Australian rules footballer (born 1980)

Ian Prendergast (born 2 September 1980) is an Australian rules footballer who played senior professional football with the Carlton Football Club in the Australian Football League, and formally served as the club's Chief Commercial Officer and General Counsel. He currently is a co-owner of Sports Advisory Partners Australia (SAPA).

==Playing career==
Prendergast was recruited as the number 58 draft pick in the 1998 AFL draft from the Kerang Rovers.
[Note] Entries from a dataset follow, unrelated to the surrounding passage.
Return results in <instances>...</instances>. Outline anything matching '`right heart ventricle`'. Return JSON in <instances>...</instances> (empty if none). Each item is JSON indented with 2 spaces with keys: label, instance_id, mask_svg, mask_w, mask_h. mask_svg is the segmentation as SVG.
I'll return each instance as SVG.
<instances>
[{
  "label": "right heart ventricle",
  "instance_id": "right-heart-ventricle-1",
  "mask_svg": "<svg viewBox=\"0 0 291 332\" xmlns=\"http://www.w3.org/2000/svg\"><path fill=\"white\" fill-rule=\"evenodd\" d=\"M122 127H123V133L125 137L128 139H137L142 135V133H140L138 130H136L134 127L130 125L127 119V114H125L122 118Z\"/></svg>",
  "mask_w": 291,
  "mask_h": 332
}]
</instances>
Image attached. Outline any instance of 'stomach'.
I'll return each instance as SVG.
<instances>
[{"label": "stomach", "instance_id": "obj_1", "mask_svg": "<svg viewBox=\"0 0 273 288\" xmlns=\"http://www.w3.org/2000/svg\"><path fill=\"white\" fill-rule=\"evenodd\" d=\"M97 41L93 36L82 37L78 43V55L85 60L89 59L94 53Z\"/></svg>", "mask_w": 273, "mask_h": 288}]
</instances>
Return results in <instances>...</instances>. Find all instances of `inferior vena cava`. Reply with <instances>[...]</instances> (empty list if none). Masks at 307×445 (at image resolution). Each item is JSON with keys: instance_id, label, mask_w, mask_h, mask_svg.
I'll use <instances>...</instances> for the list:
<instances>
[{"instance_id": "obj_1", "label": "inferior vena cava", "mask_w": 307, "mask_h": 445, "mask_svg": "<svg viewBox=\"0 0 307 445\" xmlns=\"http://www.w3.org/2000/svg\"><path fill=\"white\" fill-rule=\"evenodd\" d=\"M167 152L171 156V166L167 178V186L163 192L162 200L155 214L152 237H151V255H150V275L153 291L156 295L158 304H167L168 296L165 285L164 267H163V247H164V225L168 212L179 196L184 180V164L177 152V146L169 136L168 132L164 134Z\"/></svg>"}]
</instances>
He was elevated to the Carlton Football Club Senior list in 2001 and made his debut in Round 17, 2001 against Hawthorn.

Prendergast earned semi-regular selection throughout his career at Carlton, typically playing about half of the season with Carlton and half with Northern Bullants. 2004 was his strongest season for selection, playing the first seventeen games of the year.

The 2005 season saw Prendergast play just 13 games but there was an early high as he was part of the club's preseason premiership win over West Coast. Perhaps his most memorable moment in a Carlton guernsey came in this game as he booted a nine-point super goal in the final quarter to effectively seal the win for the Blues. They ran out 27-point winners.

Prendergast played only three games for Carlton in 2006, partly because the club was adopting a youth policy. He spent most of the year as one of the Northern Bullants' best players. He was delisted by Carlton at the end of 2006.

After being delisted, Prendergast moved to South Australia, where he played for the South Adelaide in the SANFL in 2007 and 2008. He moved back to Melbourne in 2009, and played with the Balwyn Football Club in the Eastern Football League until 2011; he also served as assistant coach in 2011. In 2012, he was a playing assistant coach with the University Blues in the Victorian Amateur Football Association.

==Professional career==
Prendergast studied a Bachelor of Laws at Monash University during his AFL career. Since the end of his AFL playing career, he has worked as a lawyer, both in Adelaide and in Melbourne.

Throughout his playing and non-playing career, he has been heavily involved in football workplace relations. He served as Carlton's AFL Players Association delegate from 2004 until 2006 (after serving as alternate for the two previous years). While playing in the SANFL in 2007 and 2008, Prendergast served as the CEO of the SANFL Players' Association. From 2010 until 2015, he served as the General Manager of Player Relations in the AFLPA, also serving as interim chief executive for a period in 2014. From 2015 to 2020, he was chief executive of the Rugby League Players Association. Since 2020, he has been Chief Commercial Officer and General Counsel of the Carlton Football Club.

==Personal life==
Prendergast is the elder brother to Australian Netball Diamonds and NSW Swifts defender Julie Corletto née Prendergast.